Global: How are Shein hauls making our planet unlivable?

Fast-fashion giant Shein has just become the largest online-only retailer in the world. In July this year, the app became the most downloaded with over 17.5 million downloads across the Google Play and Apple stores. But why does Shein’s rapid growth have sustainability experts so concerned?

Shein (pronounced she-in, not shine, as it was originally called SheInside) launched in 2008, originally as a wedding dress retailer. Since then the Chinese company has expanded rapidly, with particular success in social media marketing.

It is the most-mentioned brand on TikTok, far surpassing Netflix which came in second. Shein has been tagged more than three times as often as McDonald’s or Starbucks – it has tapped into the Gen-Z market better than any other brand.

Shein now represents almost a third (28 per cent) of the fast-fashion market in the US alone, and the company is rumoured to be heading towards an IPO – aka listing the company on the stock market.

But as Shein takes social media by storm, with influencers all over the world sharing their ‘#SHEINHAUL’ videos, activists and experts have been left despairing.

What’s wrong with Shein?

When you look at some of the numbers around the brand, it’s quite astounding. According to CEO Molly Miao, the company releases between 700 and 1,000 new items a day.

Yes, you read that right: a day.

Shein says each product is only produced in small numbers (between 50-100 pieces), thereby minimising how many raw materials are wasted. When a product is popular, it’s then mass-produced on a larger scale.

But even a product produced on a small scale is still contributing to carbon emissions and waste. Based on the numbers above, and using the most conservative figures, that’s still at least 35,000 items being produced every day – and at worst 100,000.

Sustainability is ultimately about buying and consuming less.
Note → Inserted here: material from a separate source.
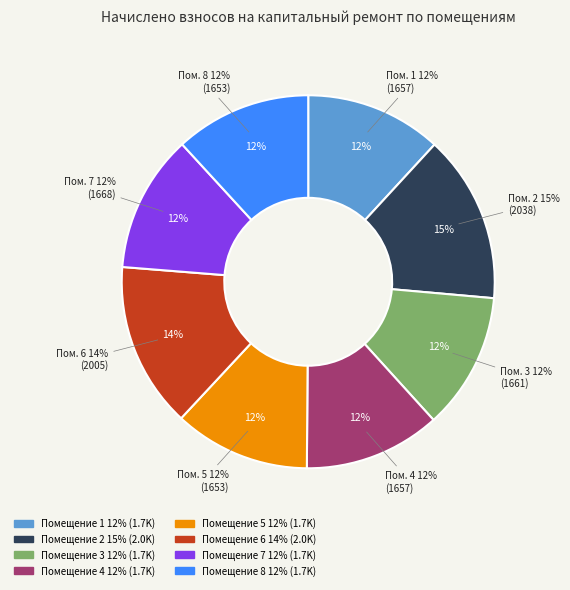

Between 1 and 6, which is larger?

6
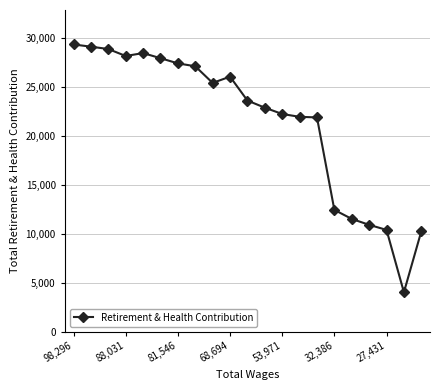

True or false: the data has more than 0 interior local peaks.

True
Shein’s business model is set up to fuel demand, guaranteeing that there is almost always something new that a consumer will want to buy.

When experts examined the company’s website, they found that 70 per cent of its products in stock are less than three months old. At other fast-fashion retailers, like Zara and H&M, this number is between 40-53 per cent.

In a world where the average consumer throws away 60 per cent of new clothes in the same year they were bought, Shein’s approach to sales is a clear part of that pattern.